Online-Handel: Wie stark belastet der Online-Handel die Läden in den Innenstädten? Welche Initiativen ergreifen Händler vor Ort, damit die Ortszentren für die Kunden attraktiv bleiben? Am Beispiel Fulda zeigen sich viele Probleme und Bemühungen des Handels, wie Interessensgemeinschaften und deren Aktionen, Online-Shops als Zubrot und der ausbleibende Erfolg von lokalen Marktplätzen.
move36.de

– MITGEZÄHLT –

253 Mio Euro vermeldet Fielmann auf Basis vorläufiger Zahlen als Ergebnis vor Steuern für das Jahr 2019. Damit liegt das Unternehmen leicht unter den Erwartungen von Analysten. 2018 lag der Vorsteuergewinn bei 250,9 Mio Euro.
fashionunited.de

– DA WAR NOCH WAS –

„Drei von vier Kunden kaufen heute schon in den Filialen und online ein.
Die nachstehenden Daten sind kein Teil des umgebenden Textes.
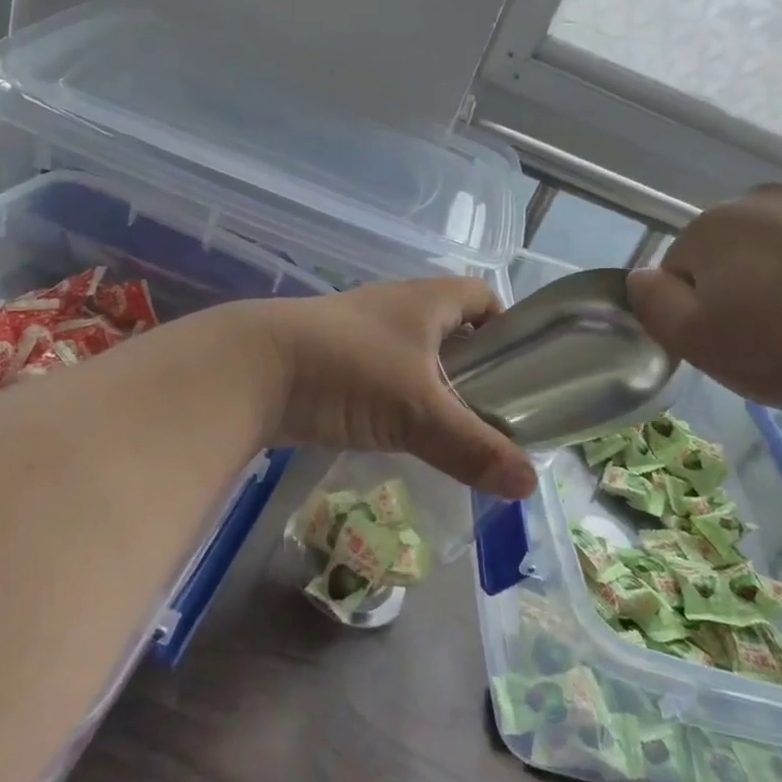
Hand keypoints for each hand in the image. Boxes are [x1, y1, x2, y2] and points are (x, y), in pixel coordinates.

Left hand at [257, 278, 536, 499]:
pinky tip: (399, 432)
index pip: (484, 297)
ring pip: (412, 354)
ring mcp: (358, 332)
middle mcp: (395, 307)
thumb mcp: (419, 411)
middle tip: (493, 412)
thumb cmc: (350, 371)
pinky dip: (394, 398)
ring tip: (451, 429)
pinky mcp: (330, 359)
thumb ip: (475, 448)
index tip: (520, 370)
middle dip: (473, 366)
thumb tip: (530, 484)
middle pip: (450, 328)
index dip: (507, 327)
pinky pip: (378, 374)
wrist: (252, 369)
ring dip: (432, 385)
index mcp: (426, 300)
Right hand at [626, 176, 781, 421]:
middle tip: (771, 328)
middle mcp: (757, 199)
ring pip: (775, 228)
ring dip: (778, 257)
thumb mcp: (699, 345)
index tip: (730, 339)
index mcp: (710, 230)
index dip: (696, 307)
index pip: (679, 268)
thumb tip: (640, 276)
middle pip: (726, 243)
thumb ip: (654, 306)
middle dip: (736, 278)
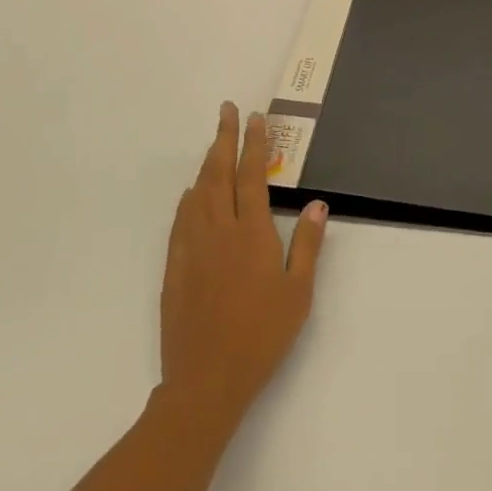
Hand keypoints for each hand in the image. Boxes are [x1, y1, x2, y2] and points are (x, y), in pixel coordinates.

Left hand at [159, 103, 327, 439]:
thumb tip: (317, 204)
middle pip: (218, 174)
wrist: (206, 379)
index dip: (253, 144)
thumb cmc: (262, 335)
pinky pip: (180, 220)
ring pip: (197, 193)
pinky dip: (188, 198)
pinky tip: (192, 194)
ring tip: (214, 143)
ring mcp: (191, 248)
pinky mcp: (174, 268)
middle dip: (223, 138)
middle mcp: (218, 232)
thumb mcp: (298, 292)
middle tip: (226, 111)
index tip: (254, 118)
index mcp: (252, 234)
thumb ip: (307, 245)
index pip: (251, 177)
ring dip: (206, 163)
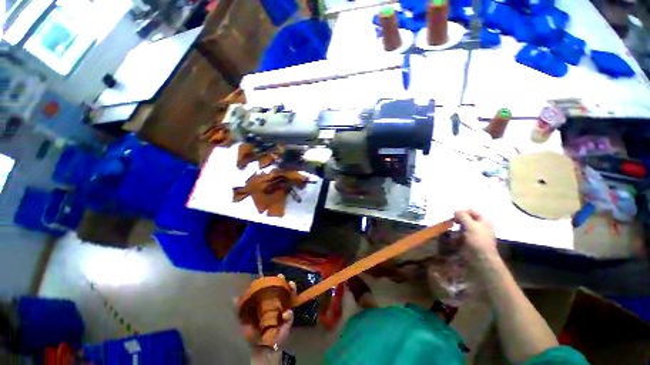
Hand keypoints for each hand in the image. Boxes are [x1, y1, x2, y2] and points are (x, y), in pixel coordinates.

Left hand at [239, 275, 296, 349]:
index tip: (275, 275)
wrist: (258, 348)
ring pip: (290, 298)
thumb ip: (239, 308)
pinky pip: (290, 315)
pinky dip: (288, 313)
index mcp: (267, 301)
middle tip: (283, 277)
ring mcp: (283, 311)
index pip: (273, 288)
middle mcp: (277, 304)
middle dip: (284, 281)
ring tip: (291, 285)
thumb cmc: (251, 332)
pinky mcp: (287, 322)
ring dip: (292, 290)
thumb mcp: (242, 319)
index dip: (274, 280)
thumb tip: (233, 297)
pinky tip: (285, 313)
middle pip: (284, 290)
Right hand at [454, 210, 496, 256]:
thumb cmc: (478, 241)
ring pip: (461, 228)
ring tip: (450, 233)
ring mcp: (474, 236)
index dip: (462, 212)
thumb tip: (455, 210)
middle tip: (451, 223)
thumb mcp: (470, 225)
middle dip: (457, 220)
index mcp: (483, 221)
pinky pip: (459, 237)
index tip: (454, 217)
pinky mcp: (468, 243)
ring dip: (455, 229)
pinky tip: (452, 240)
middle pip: (466, 219)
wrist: (481, 260)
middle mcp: (479, 227)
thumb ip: (462, 216)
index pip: (471, 211)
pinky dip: (454, 237)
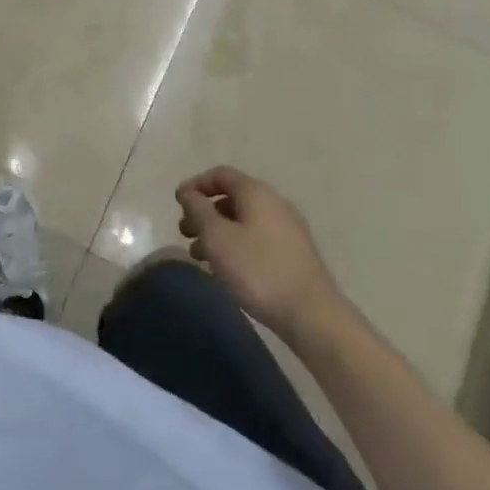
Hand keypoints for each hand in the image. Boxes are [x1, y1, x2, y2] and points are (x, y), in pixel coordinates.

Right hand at [176, 166, 346, 339]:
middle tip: (185, 233)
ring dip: (218, 232)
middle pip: (232, 198)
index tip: (178, 204)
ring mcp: (288, 229)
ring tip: (200, 256)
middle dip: (204, 213)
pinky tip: (227, 269)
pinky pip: (257, 238)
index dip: (196, 185)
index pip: (221, 174)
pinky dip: (236, 245)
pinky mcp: (295, 254)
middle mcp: (275, 203)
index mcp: (256, 192)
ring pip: (244, 221)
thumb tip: (188, 192)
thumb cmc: (257, 270)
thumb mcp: (217, 237)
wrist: (312, 315)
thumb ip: (198, 209)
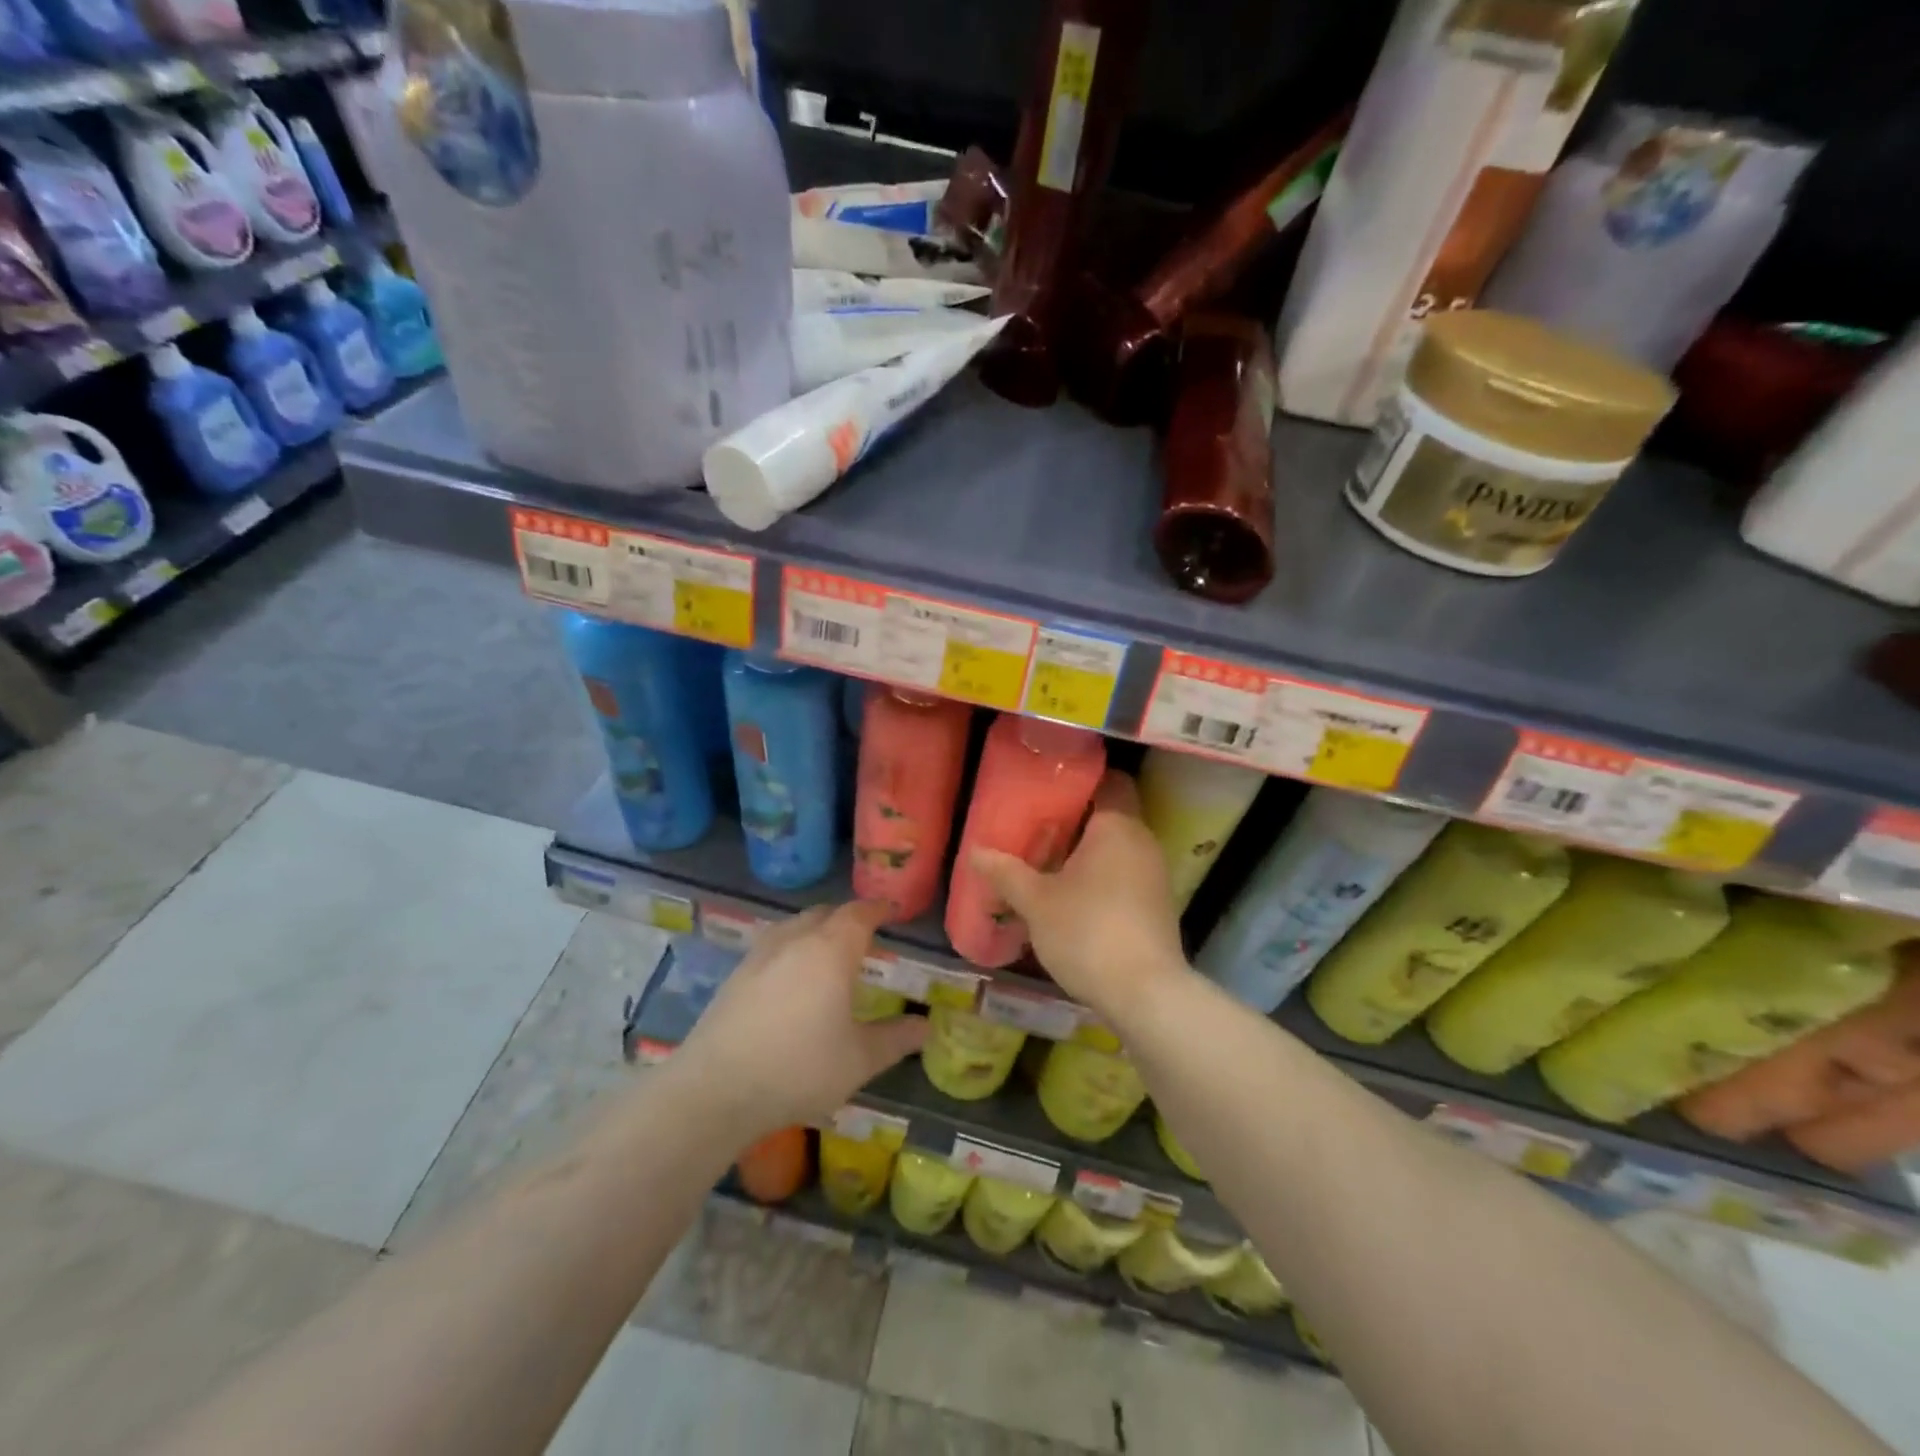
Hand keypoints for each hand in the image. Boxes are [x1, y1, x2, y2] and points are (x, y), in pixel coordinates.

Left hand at [674, 901, 927, 1142]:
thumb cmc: (799, 1068)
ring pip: (795, 926)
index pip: (859, 914)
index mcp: (831, 950)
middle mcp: (796, 940)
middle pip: (825, 913)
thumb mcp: (859, 1060)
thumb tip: (925, 1027)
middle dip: (848, 918)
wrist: (716, 1089)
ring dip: (817, 930)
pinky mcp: (736, 975)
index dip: (878, 908)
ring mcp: (760, 955)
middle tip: (865, 935)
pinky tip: (793, 979)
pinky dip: (792, 949)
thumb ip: (895, 1039)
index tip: (892, 909)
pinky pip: (774, 945)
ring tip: (829, 953)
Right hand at [971, 770, 1189, 1020]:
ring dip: (1087, 853)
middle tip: (1036, 829)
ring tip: (1048, 865)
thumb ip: (1006, 872)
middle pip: (1110, 815)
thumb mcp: (1036, 902)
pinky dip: (1102, 878)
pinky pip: (1126, 875)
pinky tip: (1073, 898)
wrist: (1145, 994)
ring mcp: (1155, 875)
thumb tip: (975, 852)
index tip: (1049, 789)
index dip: (1081, 780)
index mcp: (1117, 826)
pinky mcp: (1158, 905)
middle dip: (1075, 821)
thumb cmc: (1087, 931)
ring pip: (1118, 848)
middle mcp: (1143, 841)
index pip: (1110, 781)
Genau das ist die Chance. Die müssen wir konsequent ausspielen. Wir erreichen mit unseren 174 Standorten 80 Prozent der innerstädtischen Bevölkerung. Innerhalb von 15 Minuten kann die Ware beim Kunden sein.“

Karstadt-CEO Stephan Fanderl sieht im Omnichannel die Zukunft der Warenhauskette. Dazu gehört auch, dass die Eigenmarken von Galeria-Karstadt-Kaufhof auch auf Amazon vertrieben werden.